--- WHAT THE TASK REQUIRES ---
Where does "PPBIT" appear in the data? Return each line that holds it.

Source data:

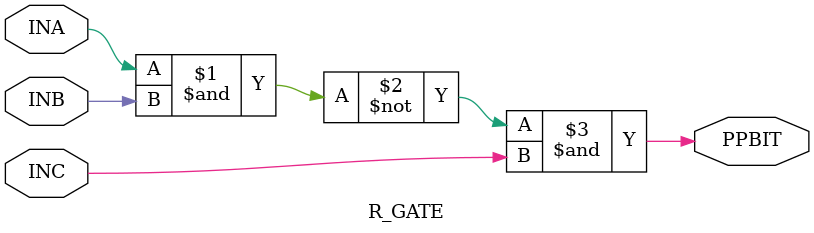
<source format=v>
module R_GATE ( INA, INB, INC, PPBIT );
input  INA;
input  INB;
input  INC;
output PPBIT;
   assign PPBIT = ( ~ (INA & INB)) & INC;
endmodule
</source>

--- RESULT FOR THIS TASK ---
module R_GATE ( INA, INB, INC, PPBIT );
output PPBIT;
   assign PPBIT = ( ~ (INA & INB)) & INC;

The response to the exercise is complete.